Showing that sets are diffeomorphic

differential-geometrydifferential-topologyreal-analysis

I need to show that $A = \{(x,s,t) \in \mathbb{R}^3 \; | \; x^4 + s^2 + t^2 = 1 \}$ is diffeomorphic to $B= \{(x, y,s,t) \in \mathbb{R}^4 \; | \; y=-x^2 \text{ and } x^2 + y^2 + y + s^2 + t^2 = 1 \}$.

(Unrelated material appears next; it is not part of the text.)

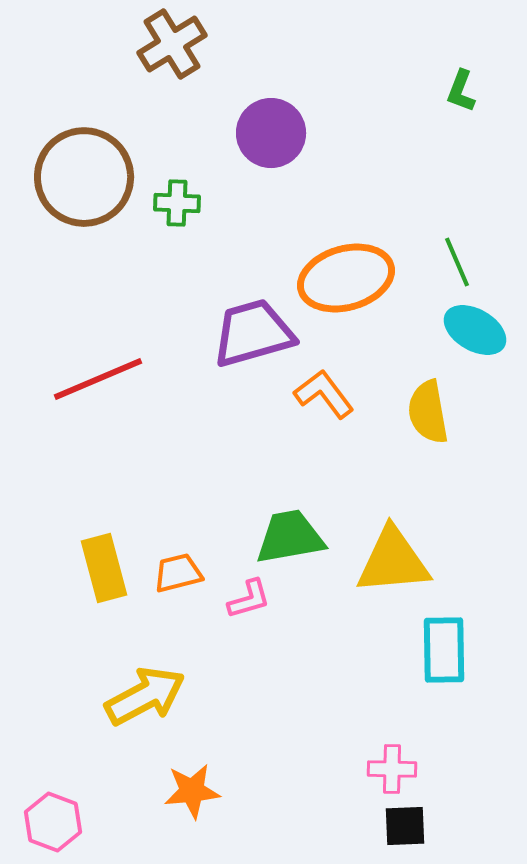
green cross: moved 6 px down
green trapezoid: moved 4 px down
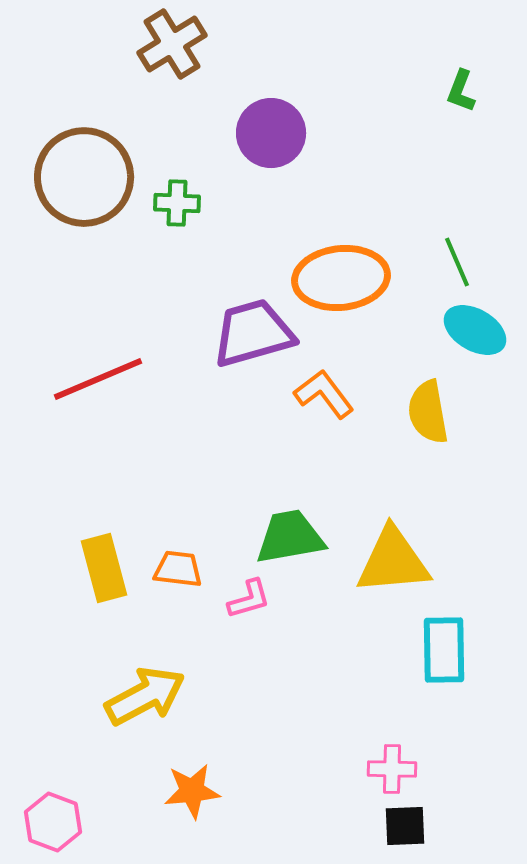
orange ellipse: moved 5 px left; rotated 10 degrees clockwise
orange trapezoid: moved 4 px up; rotated 21 degrees clockwise
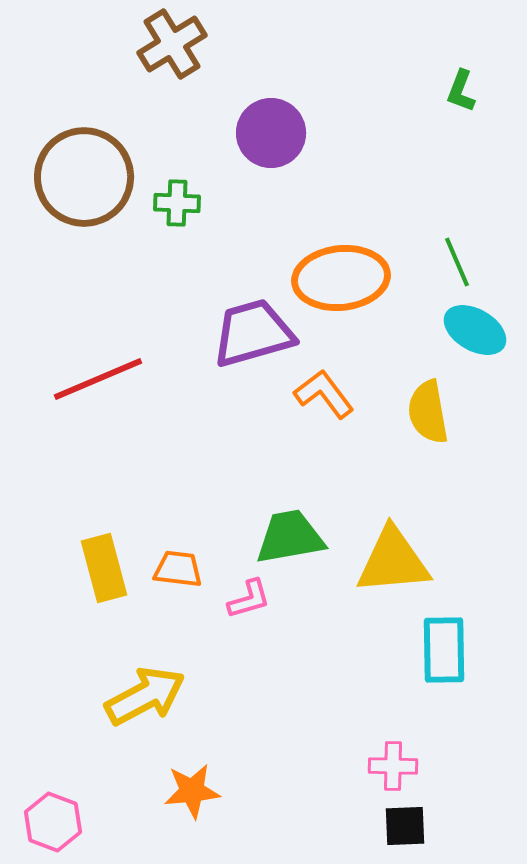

A map $F: A \rightarrow \mathbb{R}^4$ defined as

$$
F(x,s,t) = (x, -x^2, s, t)
$$

is smooth, injective, and onto $B$.

How do I show that both sets are diffeomorphic? The map $F$ is an immersion, but it's not clear to me how to use this to show that $A$ and $B$ are diffeomorphic.

Best Answer

$A$ is compact, thus the map $f$ which is continuous and injective establishes a homeomorphism from $A$ to $B = f(A)$. You know that $A$ is submanifold of $\mathbb R^3$ and that $f$ is an injective immersion and a homeomorphism onto its image. This implies that $f$ is a diffeomorphism onto its image, i.e. an embedding of smooth manifolds.